LISTED ENTRIES:
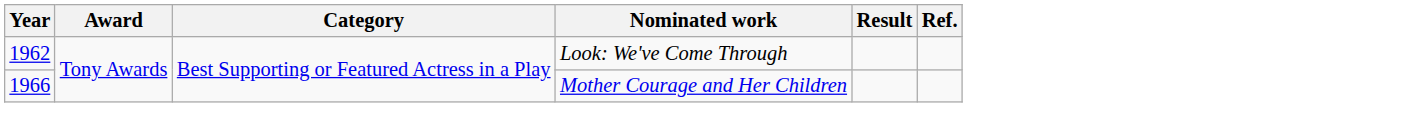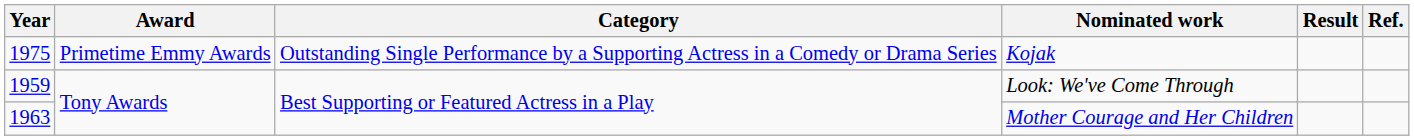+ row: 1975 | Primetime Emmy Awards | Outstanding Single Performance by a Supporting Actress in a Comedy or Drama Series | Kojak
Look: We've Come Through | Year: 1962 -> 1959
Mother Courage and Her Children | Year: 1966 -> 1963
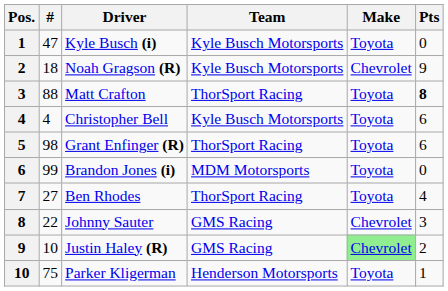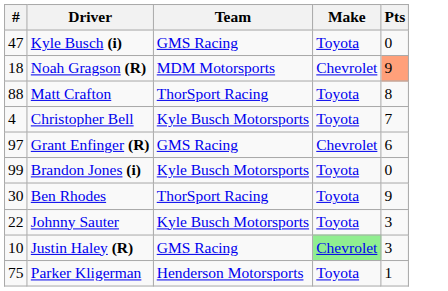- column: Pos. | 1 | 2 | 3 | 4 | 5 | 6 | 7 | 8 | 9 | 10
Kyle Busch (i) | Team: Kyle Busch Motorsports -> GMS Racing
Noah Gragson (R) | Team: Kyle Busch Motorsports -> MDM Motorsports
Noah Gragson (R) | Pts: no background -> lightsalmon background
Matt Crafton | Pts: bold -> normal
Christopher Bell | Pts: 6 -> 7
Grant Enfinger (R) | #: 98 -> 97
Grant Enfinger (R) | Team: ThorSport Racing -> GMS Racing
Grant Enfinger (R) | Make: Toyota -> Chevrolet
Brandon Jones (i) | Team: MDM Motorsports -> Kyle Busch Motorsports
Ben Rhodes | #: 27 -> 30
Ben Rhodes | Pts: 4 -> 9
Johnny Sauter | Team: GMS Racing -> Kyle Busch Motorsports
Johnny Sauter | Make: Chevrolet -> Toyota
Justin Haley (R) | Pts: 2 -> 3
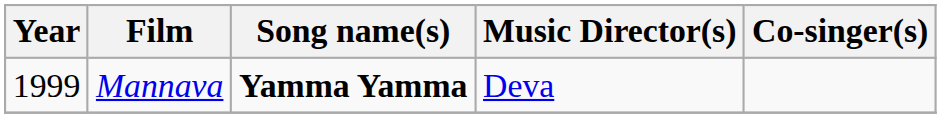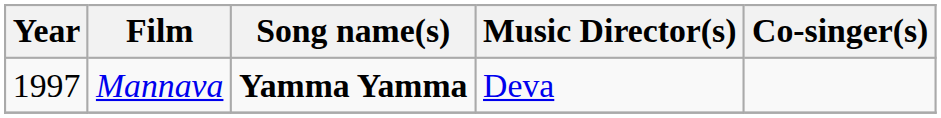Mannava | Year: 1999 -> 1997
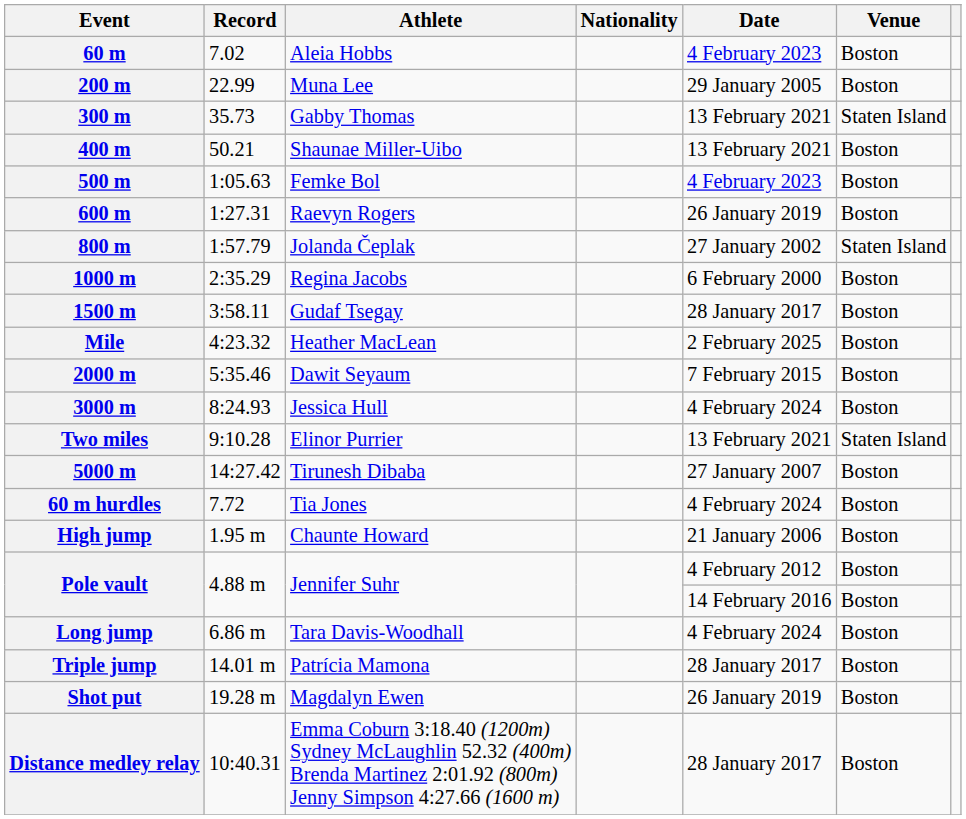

---

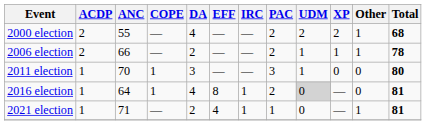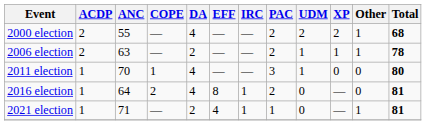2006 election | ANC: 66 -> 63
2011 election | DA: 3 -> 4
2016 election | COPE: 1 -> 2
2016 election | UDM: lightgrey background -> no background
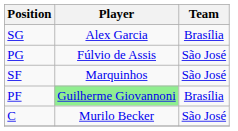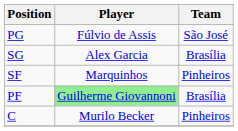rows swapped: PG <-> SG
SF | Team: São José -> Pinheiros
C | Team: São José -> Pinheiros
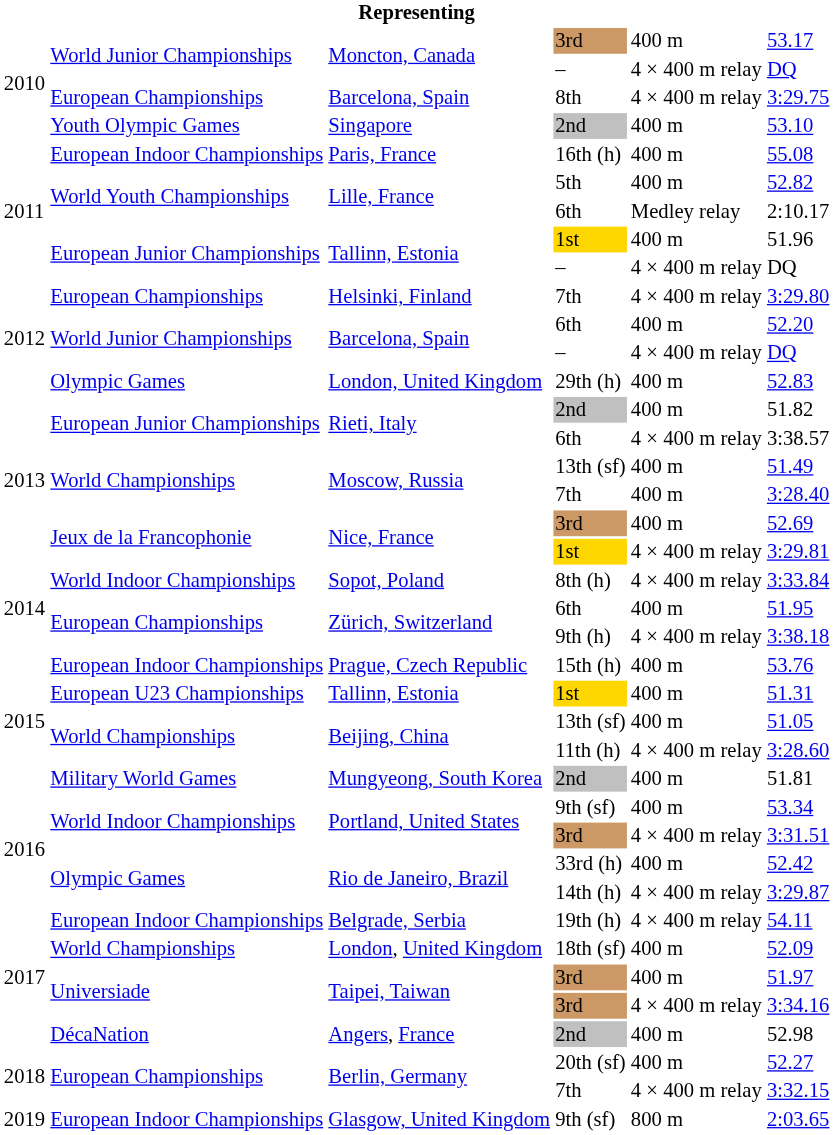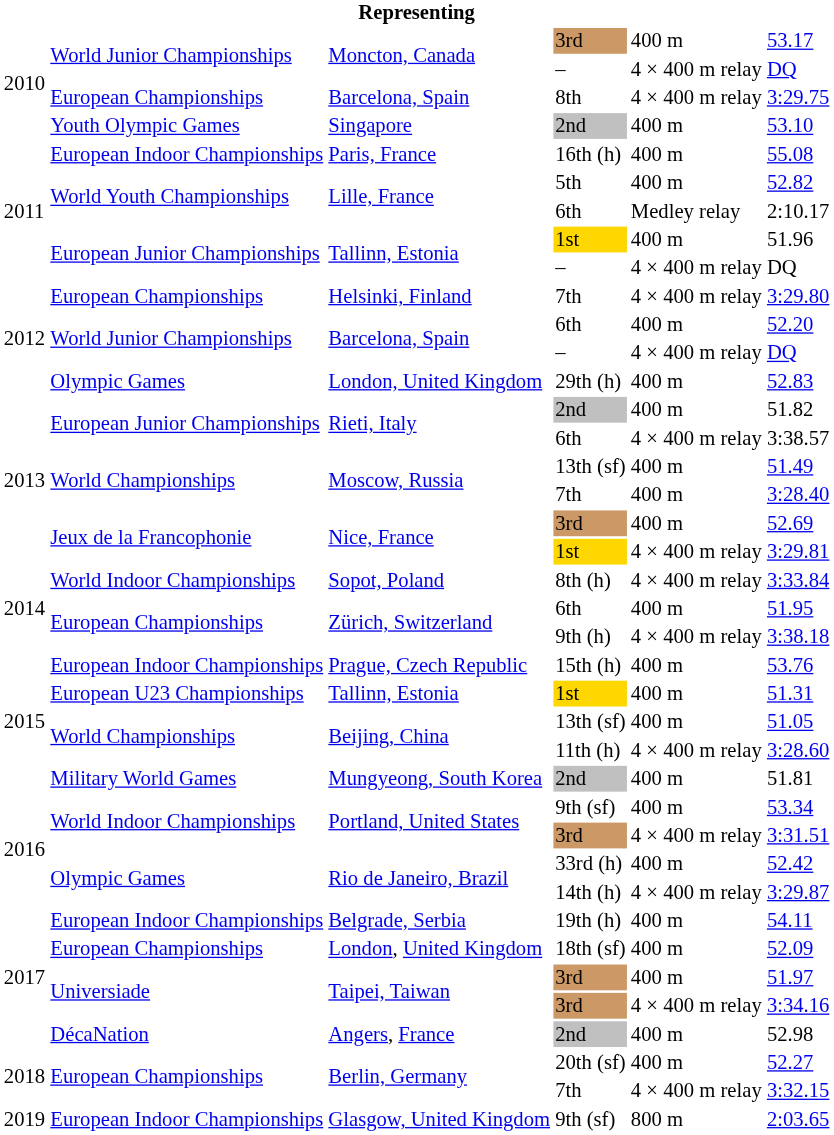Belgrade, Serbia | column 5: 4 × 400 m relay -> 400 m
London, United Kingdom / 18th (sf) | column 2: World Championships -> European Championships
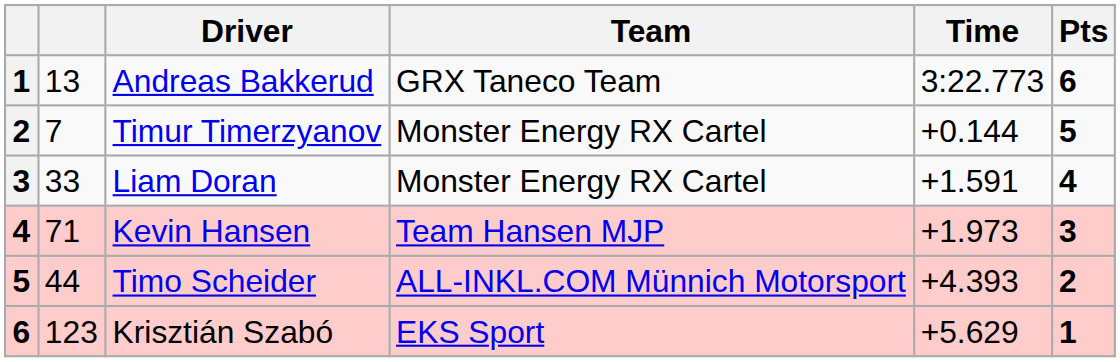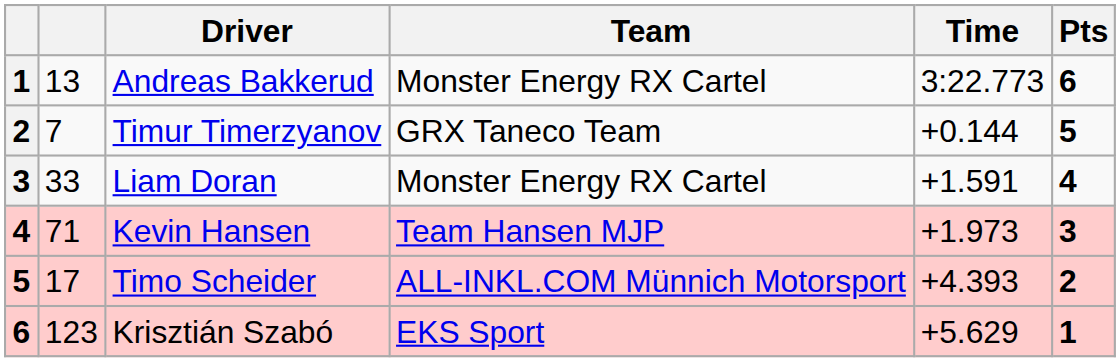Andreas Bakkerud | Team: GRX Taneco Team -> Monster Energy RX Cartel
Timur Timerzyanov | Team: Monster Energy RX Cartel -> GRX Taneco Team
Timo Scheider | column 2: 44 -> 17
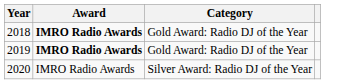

REQUIREMENTS:
Rewrite the entries from the line containing "Series | Kojak" through the line containing "Johnny Sauter | Team: GMS", substituting "Points" for every "Pts" and keeping everything else the same. Omit the pictures from your answer.

FULL OUTPUT:
+ row: 1975 | Primetime Emmy Awards | Outstanding Single Performance by a Supporting Actress in a Comedy or Drama Series | Kojak
Look: We've Come Through | Year: 1962 -> 1959
Mother Courage and Her Children | Year: 1966 -> 1963
- column: Pos. | 1 | 2 | 3 | 4 | 5 | 6 | 7 | 8 | 9 | 10
Kyle Busch (i) | Team: Kyle Busch Motorsports -> GMS Racing
Noah Gragson (R) | Team: Kyle Busch Motorsports -> MDM Motorsports
Noah Gragson (R) | Points: no background -> lightsalmon background
Matt Crafton | Points: bold -> normal
Christopher Bell | Points: 6 -> 7
Grant Enfinger (R) | #: 98 -> 97
Grant Enfinger (R) | Team: ThorSport Racing -> GMS Racing
Grant Enfinger (R) | Make: Toyota -> Chevrolet
Brandon Jones (i) | Team: MDM Motorsports -> Kyle Busch Motorsports
Ben Rhodes | #: 27 -> 30
Ben Rhodes | Points: 4 -> 9
Johnny Sauter | Team: GMS Racing -> Kyle Busch Motorsports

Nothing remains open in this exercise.